Apple’s online Machine Learning Journal has published a paper on the methodologies the HomePod uses to implement Siri functionality in far-field settings. As Apple’s Audio Software Engineering and Siri Speech Teams explain:
Siri on HomePod is designed to work in challenging usage scenarios such as:
- During loud music playback
- When the talker is far away from HomePod
- When other sound sources in a room, such as a TV or household appliances, are active
Each of those conditions requires a different approach to effectively separate a spoken Siri command from other household sounds and to do so efficiently.

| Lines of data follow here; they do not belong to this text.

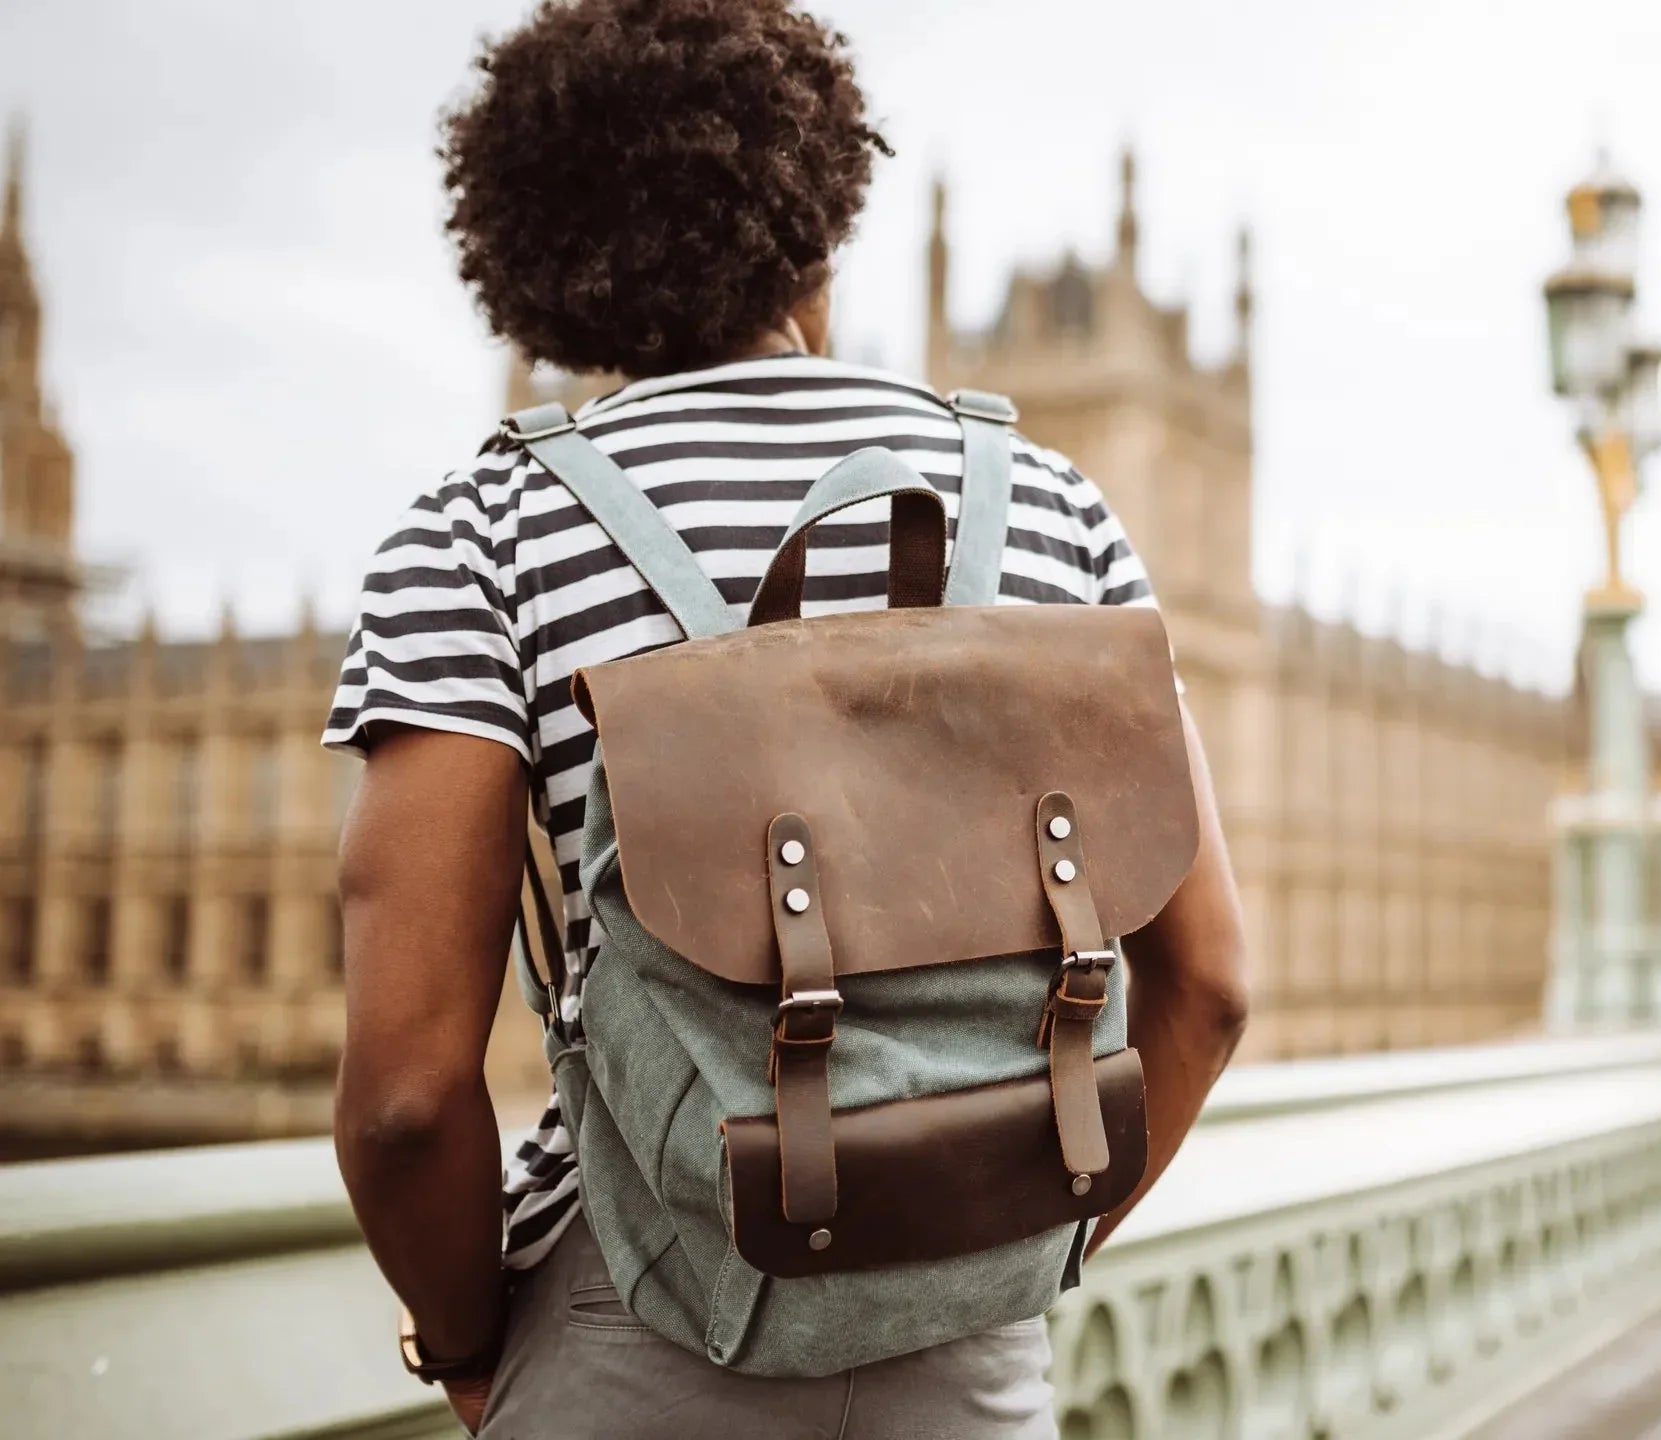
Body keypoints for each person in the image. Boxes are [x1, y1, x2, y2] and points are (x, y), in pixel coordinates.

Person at [326, 4, 1252, 1434]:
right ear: (818, 237)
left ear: (536, 264)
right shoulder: (1053, 505)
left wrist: (462, 1349)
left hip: (629, 1326)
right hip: (973, 1347)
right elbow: (1210, 984)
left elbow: (402, 1099)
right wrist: (997, 1251)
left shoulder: (482, 530)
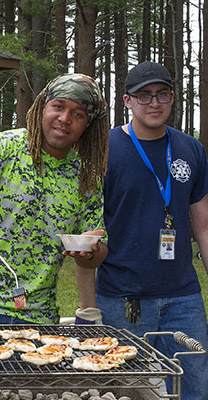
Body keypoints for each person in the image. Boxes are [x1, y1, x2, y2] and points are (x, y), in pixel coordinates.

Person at [0, 73, 109, 325]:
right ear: (41, 108)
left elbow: (97, 255)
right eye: (58, 107)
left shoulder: (86, 177)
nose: (65, 119)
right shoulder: (3, 147)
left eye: (78, 114)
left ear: (88, 124)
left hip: (38, 318)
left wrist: (90, 252)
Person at [95, 61, 208, 399]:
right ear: (127, 101)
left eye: (163, 94)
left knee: (194, 386)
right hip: (123, 297)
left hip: (183, 295)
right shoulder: (105, 150)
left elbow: (202, 223)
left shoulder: (191, 149)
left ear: (173, 98)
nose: (155, 103)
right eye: (144, 96)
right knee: (132, 390)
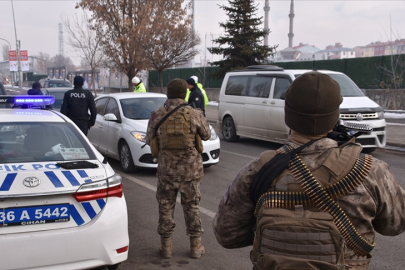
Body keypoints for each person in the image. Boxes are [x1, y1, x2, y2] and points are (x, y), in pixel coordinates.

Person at [213, 71, 405, 270]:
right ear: (335, 116)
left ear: (288, 116)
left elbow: (226, 235)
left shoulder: (257, 170)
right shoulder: (371, 171)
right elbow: (394, 225)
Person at [146, 78, 211, 259]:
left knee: (165, 208)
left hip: (166, 172)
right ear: (185, 94)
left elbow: (148, 138)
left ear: (168, 93)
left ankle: (166, 248)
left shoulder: (157, 114)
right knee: (192, 207)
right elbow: (206, 135)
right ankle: (196, 247)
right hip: (190, 172)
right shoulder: (195, 114)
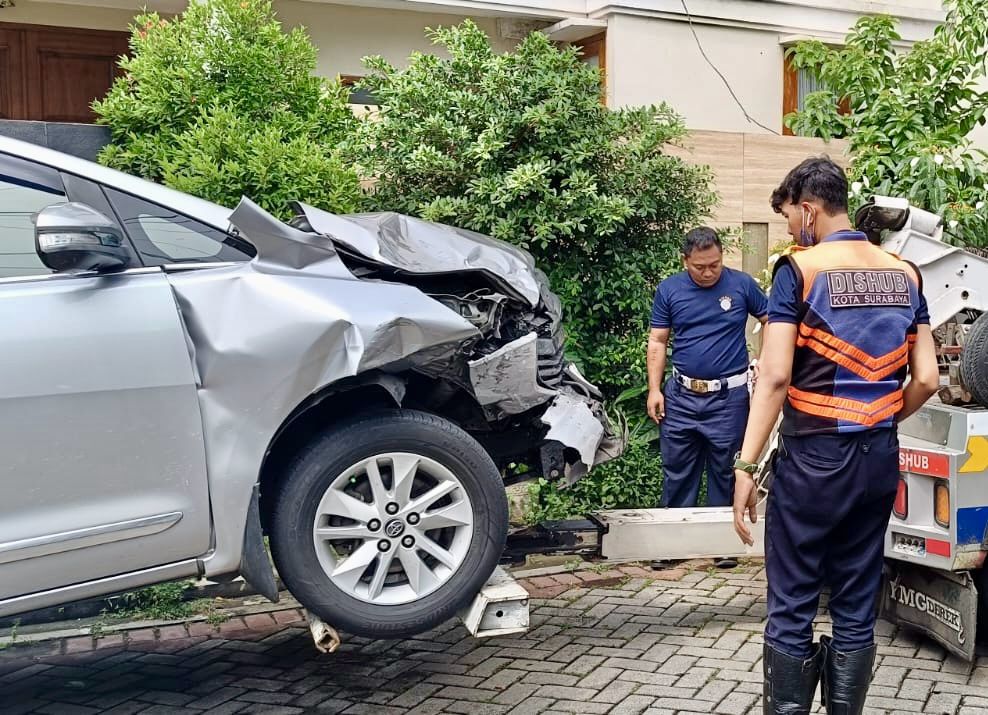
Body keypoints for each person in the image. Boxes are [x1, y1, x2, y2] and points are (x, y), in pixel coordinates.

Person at [731, 157, 939, 714]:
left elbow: (774, 378)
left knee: (794, 597)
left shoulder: (798, 271)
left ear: (808, 208)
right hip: (877, 460)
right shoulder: (905, 273)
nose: (788, 231)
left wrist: (746, 468)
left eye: (787, 218)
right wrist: (882, 418)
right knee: (855, 596)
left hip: (814, 460)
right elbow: (927, 378)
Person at [647, 227, 768, 528]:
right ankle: (673, 542)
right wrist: (654, 390)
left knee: (726, 473)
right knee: (677, 472)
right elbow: (658, 341)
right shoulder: (669, 290)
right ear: (684, 260)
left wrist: (765, 360)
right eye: (700, 267)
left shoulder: (741, 284)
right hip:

The report notes that the HomePod’s speech enhancement system uses less than 15% of one core of a 1.4 GHz A8 processor.
Apple engineers tested their speech enhancement system under a variety of conditions:
We evaluated the performance of the proposed speech processing system on a large speech test set recorded on HomePod in several acoustic conditions:
- Music and podcast playback at different levels
- Continuous background noise, including babble and rain noise
- Directional noises generated by household appliances such as a vacuum cleaner, hairdryer, and microwave
- Interference from external competing sources of speech
In these recordings, we varied the locations of HomePod and the test subjects to cover different use cases, for example, in living room or kitchen environments where HomePod was placed against the wall or in the middle of the room.
The paper concludes with examples of filtered and unfiltered audio from those HomePod tests. Regardless of whether you’re interested in the details of noise reduction technology, the sample audio clips are worth a listen. It’s impressive to hear barely audible commands emerge from background noises like a dishwasher and music playback.